■ GOAL OF THE EXERCISE ■
Within the listing below, locate all lines containing the word "down". Copy each one.

■ SUPPLIED RECORDS ■

=== Section Start ===

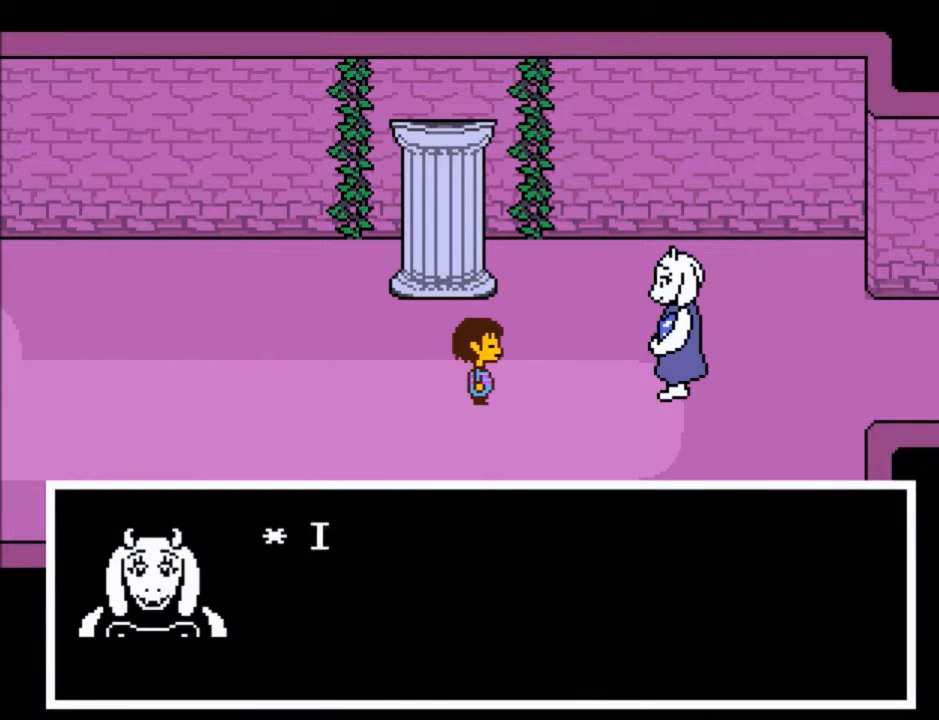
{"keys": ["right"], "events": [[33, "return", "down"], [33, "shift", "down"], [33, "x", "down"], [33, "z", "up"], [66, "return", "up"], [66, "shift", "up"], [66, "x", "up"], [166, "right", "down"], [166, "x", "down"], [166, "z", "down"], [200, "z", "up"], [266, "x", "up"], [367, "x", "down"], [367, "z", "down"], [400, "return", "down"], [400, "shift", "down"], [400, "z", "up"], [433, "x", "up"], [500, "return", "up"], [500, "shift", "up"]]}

=== Section End ===
=== Section Start ===

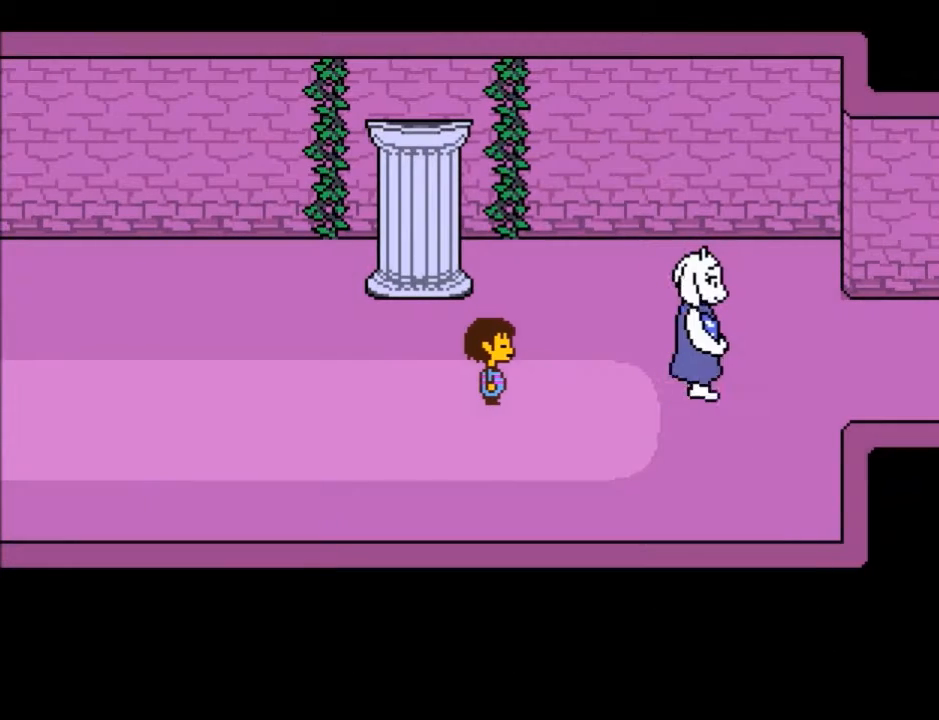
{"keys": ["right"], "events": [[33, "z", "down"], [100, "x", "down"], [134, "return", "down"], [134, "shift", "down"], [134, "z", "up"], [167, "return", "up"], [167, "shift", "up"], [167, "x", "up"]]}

=== Section End ===
=== Section Start ===

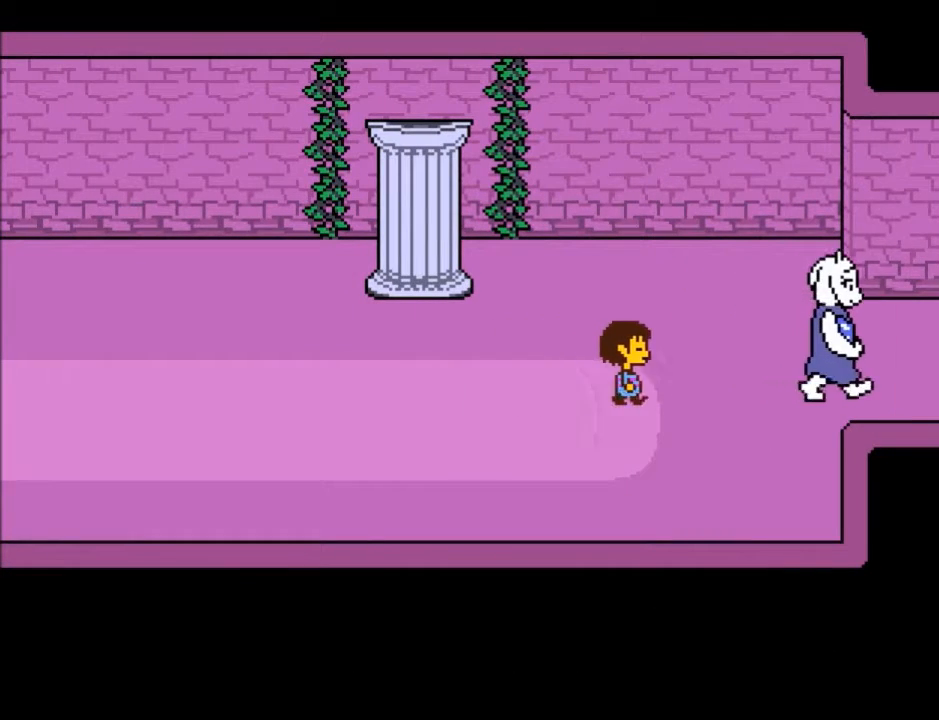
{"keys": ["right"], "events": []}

=== Section End ===

■ EXPECTED OUTPUT ■
{"keys": ["right"], "events": [[33, "return", "down"], [33, "shift", "down"], [33, "x", "down"], [33, "z", "up"], [66, "return", "up"], [66, "shift", "up"], [66, "x", "up"], [166, "right", "down"], [166, "x", "down"], [166, "z", "down"], [200, "z", "up"], [266, "x", "up"], [367, "x", "down"], [367, "z", "down"], [400, "return", "down"], [400, "shift", "down"], [400, "z", "up"], [433, "x", "up"], [500, "return", "up"], [500, "shift", "up"]]}
{"keys": ["right"], "events": [[33, "z", "down"], [100, "x", "down"], [134, "return", "down"], [134, "shift", "down"], [134, "z", "up"], [167, "return", "up"], [167, "shift", "up"], [167, "x", "up"]]}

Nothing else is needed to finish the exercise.